The trickiest task was to recreate the ambient sound of the Alpine environment itself, because there’s very little of it. “High up in the Alps on a nice summer day, the mountains are so unbelievably quiet,” Lorenz explains. And the one sound they could hear didn’t exactly suit the game’s vibe. “There were a lot of cows,” he says. “Just about every recording of ambiences on the mountain contained some semblance of cowbells that I would usually have to process out.” The solution, for Lorenz, was to manufacture the sense of stillness another way. “What I ended up doing to help sell that feeling was to use a number of soft and subdued ambient winds that play off of each other and sound like they come from different distances.”

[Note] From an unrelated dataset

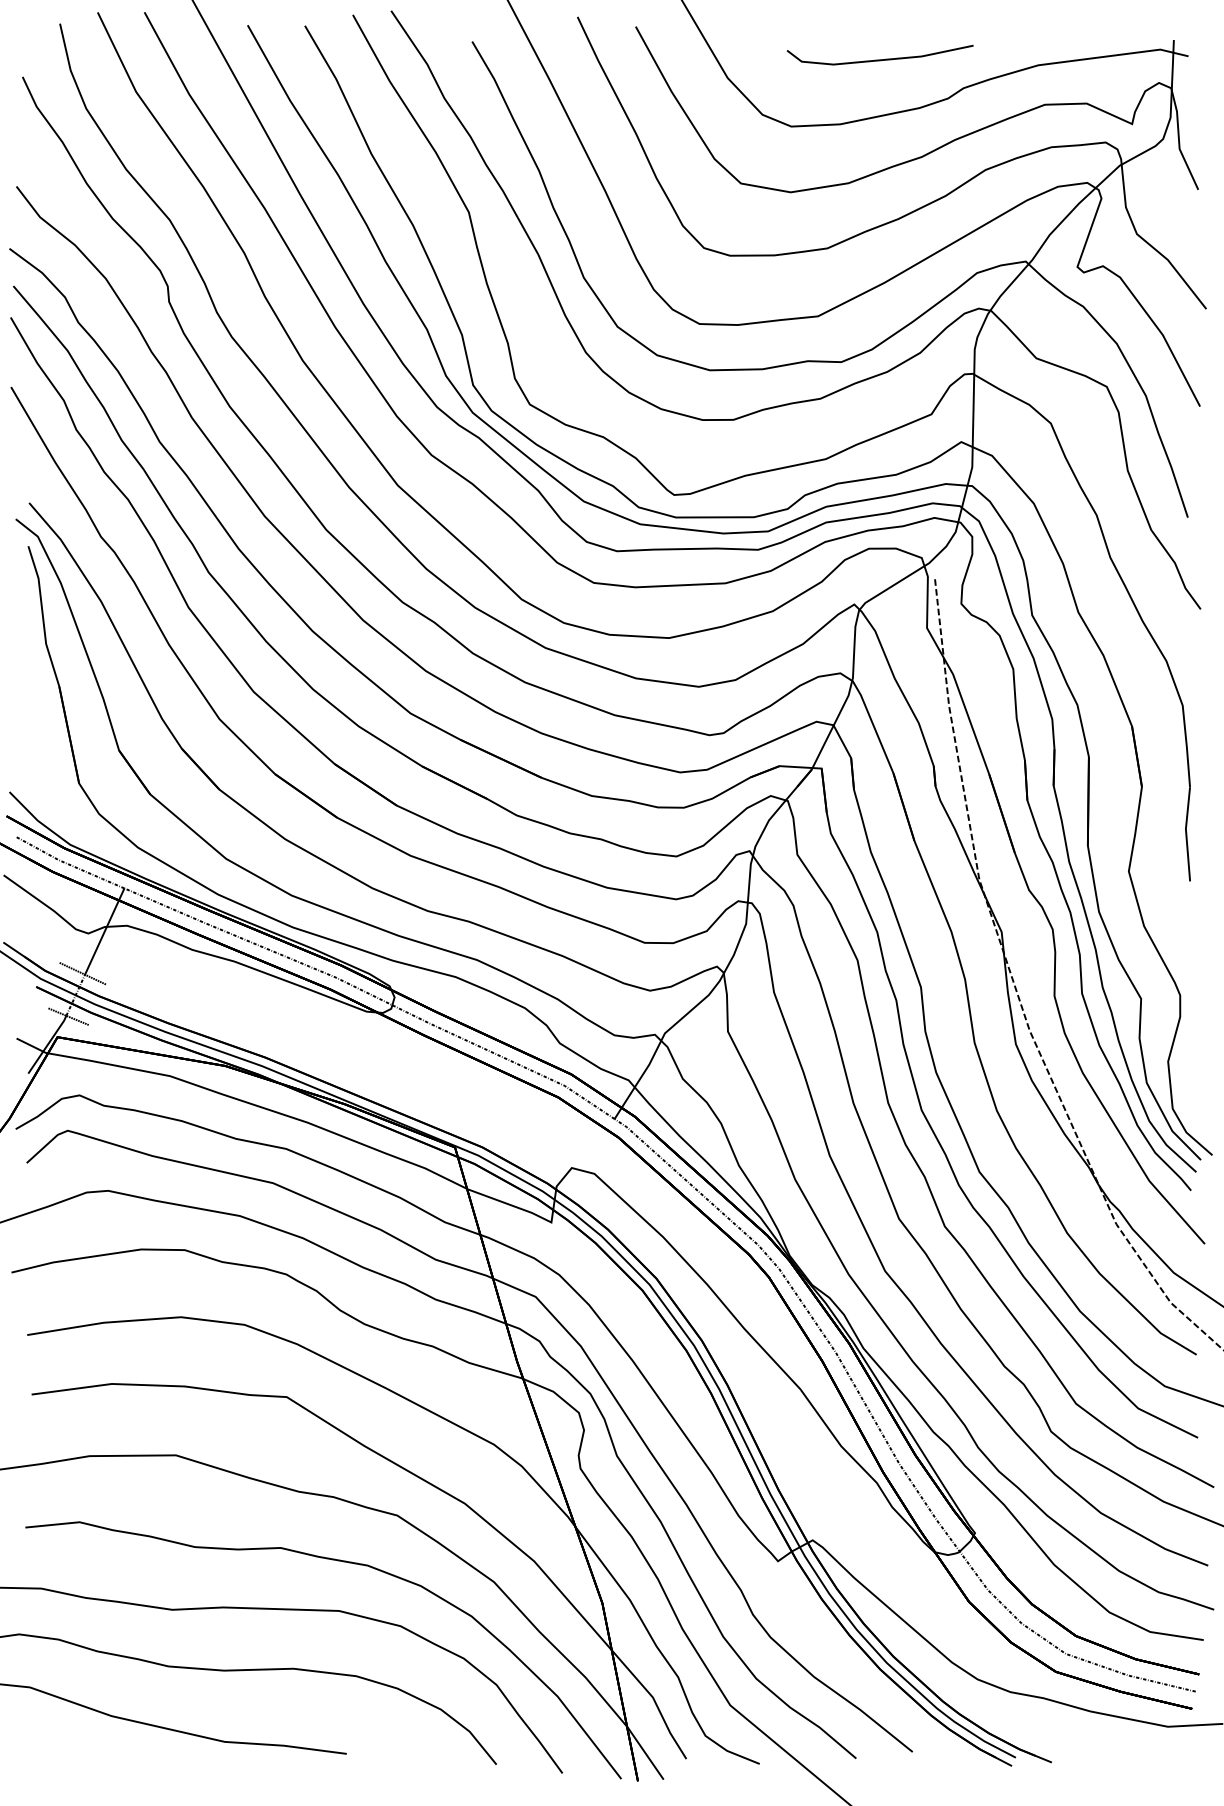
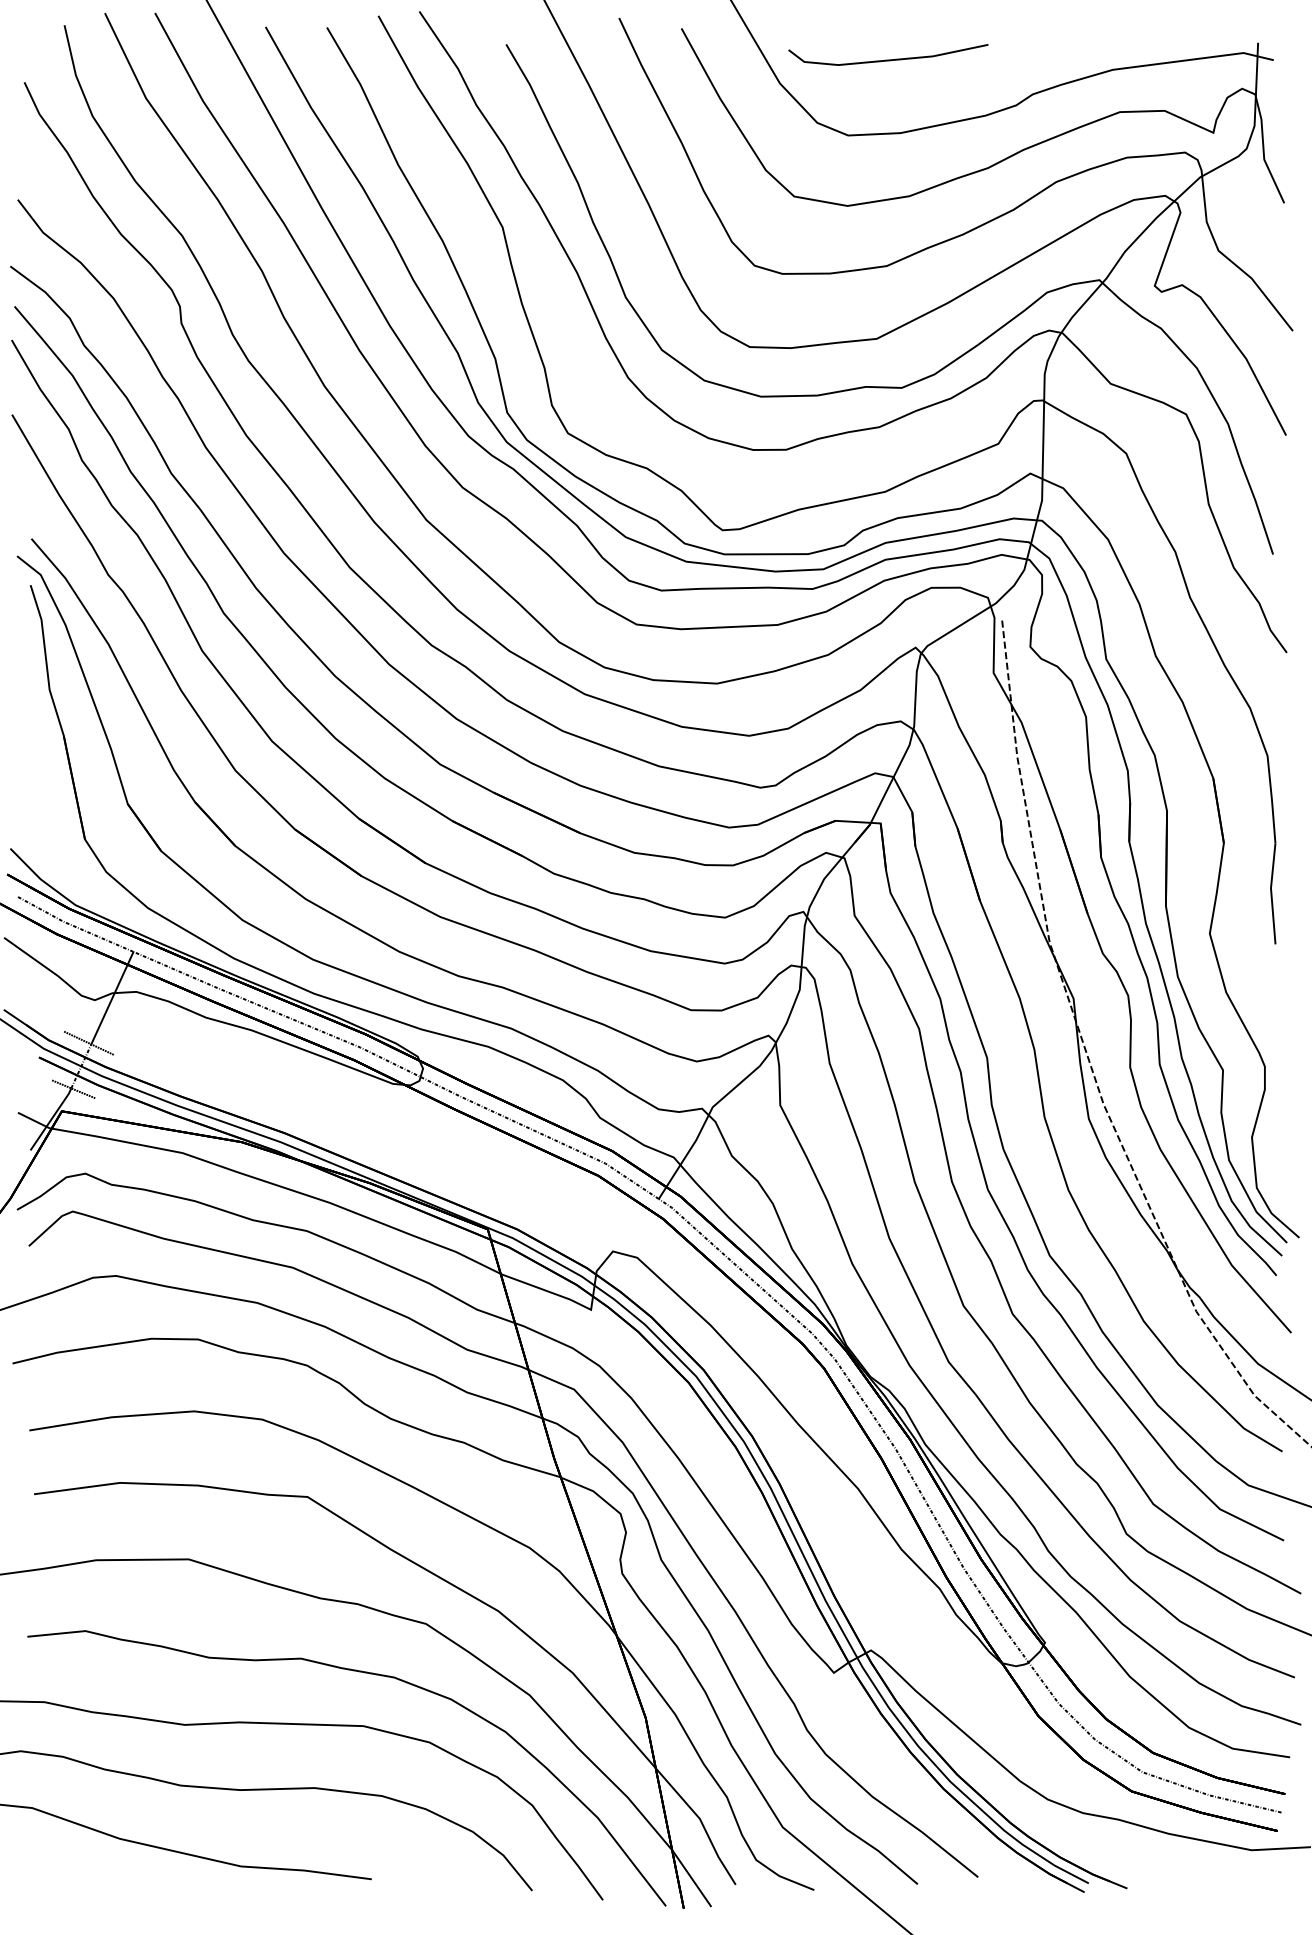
part: (880, 54) -> (888, 54), moved

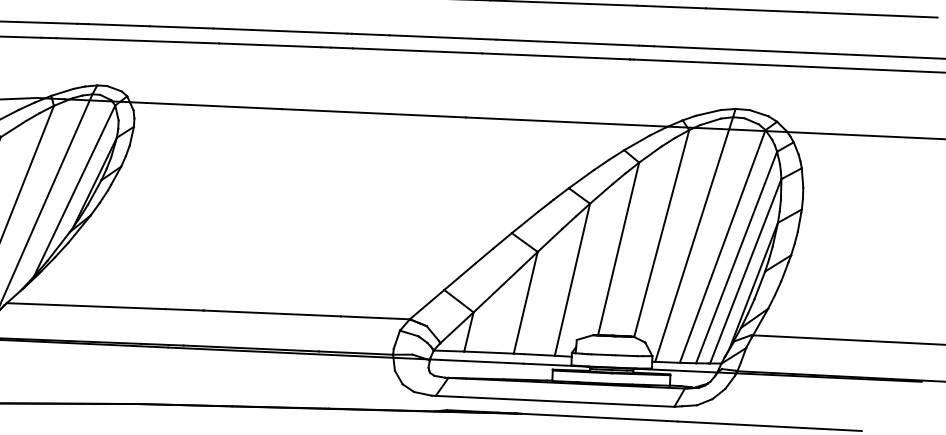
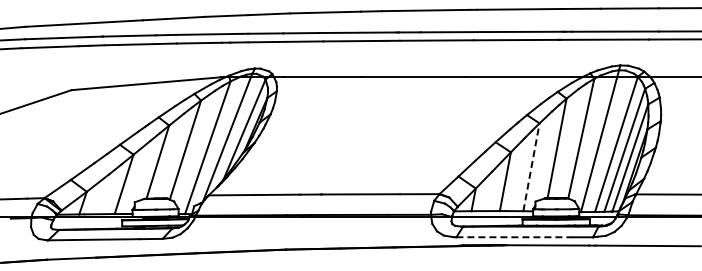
line: (572, 280) -> (531, 167), solid -> dashed
line: (538, 401) -> (515, 237), solid -> dashed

It’s one more way that the old and new marry together in Mundaun to create unease and surprise. You’ll find the same contrast throughout the game’s aesthetic and lore, and in the play experience itself, which plaits scraps of action genres – driving, firstperson shooter – into rural and pagan rituals. “It was very important to me to create a game that didn’t feel like you were walking through a museum and interacting with a few static elements,” Ziegler says. “I think the feel and philosophy of Mundaun was more inspired by Mario 64 and No One Lives Forever than recent horror titles.” Naturally, integrating more systems meant more work, but it’s clear that Ziegler relishes the challenge. Take the Muvel, a rickety vehicle that had to function on very uneven terrain, where it may even get stuck. “The possibility of ‘breaking’ or glitching an aspect in the game in certain conditions wouldn’t be a reason for me to not have it.” he says. “Sure, it needs to work but I think a hyper-focus on polish and removing all edges from a game can really limit creativity and experimentation.”
Looking back, Ziegler seems at peace with his patient, hands-on approach to game development. “Some design principles that crystallised for me while developing Mundaun will probably find their way into a next game,” he says. Not least its peculiar blend of production practices. “I want to experiment more with combinations of handmade techniques and 3D.” Like the pencil marks of Mundaun, it’s about what sparks – perhaps unexpectedly – when traditional craft meets technology. “Honestly,” he says, “I can’t wait to start work on finding the next world.”